When she comes to UCSC in January, Fleming will perform the show "After Eros," a piece she created in collaboration with composer Philip Glass and writer David Henry Hwang (author of the Tony award-winning play M. Butterfly). Fleming will also conduct a public workshop on motion on Saturday. Her visit is presented by UCSC Arts & Lectures.

Fleming has been dancing professionally for two decades. She trained classically before going to Japan to study Butoh. "One of the aims of Butoh is to tap into the primal energy of transformation," she explains. "Classical dance often gets mired in focusing on forms, whereas Butoh is always working to get to the place where this energy is alive."

To tap into that energy, Butoh dancers envision and evoke imagery; for example, Fleming says, a smoke ring moving up her back or elastic wrapped around her fingers. In many ways, Butoh is as kindred to sculpture as it is to dance. The performer takes a form or emotion and works through it--imagine what might have happened to Rodin's "Thinker" if he had finished his thought.

"Oftentimes my work is compared to Henry Moore and [Constantin] Brancusi," Fleming confirms. "I almost see myself more as a sculptor than a choreographer. I try to make images that really burn into someone's unconsciousness. It's a process of reducing movement to a symbol or an archetype: When my body becomes a circle, I want it to bring forth the unconscious of the observer."

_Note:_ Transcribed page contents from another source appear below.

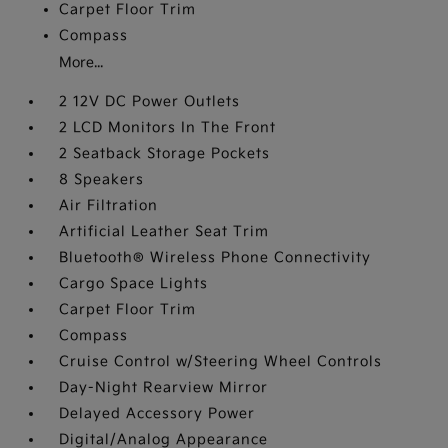
Carpet Floor Trim
Compass
More...
2 12V DC Power Outlets
2 LCD Monitors In The Front
2 Seatback Storage Pockets
8 Speakers
Air Filtration
Artificial Leather Seat Trim
Bluetooth® Wireless Phone Connectivity
Cargo Space Lights
Carpet Floor Trim
Compass
Cruise Control w/Steering Wheel Controls
Day-Night Rearview Mirror
Delayed Accessory Power
Digital/Analog Appearance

In the stream of critical praise published on Fleming's show in the past three years, a common sentiment is often voiced--the impact of Fleming's performance lasts long after the house lights go up. Her burn is deep.

True to the transformative spirit of Butoh, Fleming's "After Eros" addresses a car accident she experienced as a child. Fleming was two years old at the time, living in Japan with her parents. As she describes it, "A man on a bicycle darted in front of our car, and when my mother slammed on the brakes I crashed into the windshield. My mother says that the man looked at us, laughed, and rode away."

Fleming had no memory of the accident, in which her sister was also injured, but a number of years ago when she was experiencing neck pain her doctor discovered a bone spur in her neck. "Ask your mother what happened to you as a child," he advised. When Fleming did, she learned of the accident.

It explained a lot. Ever since she can remember, Fleming has followed an instinct to dance and, long before she knew of Butoh, she had developed her own style of slow twisting motions--choreography that nursed her bone spur, preventing it from callusing and causing nerve damage.

"It was amazing to realize that all of my choreography had come out of that process of taking care of my neck," she marvels. And it is that process that she addresses in "After Eros"--how a source of pain can become a source of strength.

The "Eros" in the title refers to the mythological story of Eros and Psyche. The mortal woman, Psyche, is so beautiful that she is being worshipped in place of Aphrodite. A jealous Aphrodite orders her son, Eros, to make Psyche fall in love with the ugliest man in the world. Instead, Eros is pricked by his own arrow and falls in love himself.

Psyche is told by an oracle that she will never marry a mortal but must go live on a mountaintop with a horrible monster. She accepts her fate and goes to Eros's palace and falls in love with him. Eros forbids Psyche to look on his face and when she sneaks a look one evening he is infuriated by her betrayal and abandons her. Psyche (whose name means "soul" in Greek) accomplishes three impossible trials set for her by Aphrodite, winning the sympathy of the gods. She and Eros reunite and she is granted the gift of immortality. Hwang summarizes the story poetically in his text when Psyche says, "I have become the one whose love I sought."

For Fleming, the engaging theme in the story is that of attaining wholeness by facing and embracing one's tragedy. "We've all had those tragedies, it's what we do with them that matters. For me, it was being sent through the window and achieving transformation through that experience. I want this performance to give people hope for their own life and to face their own tragedies, to be open to the possibility of transformation through tragic experiences."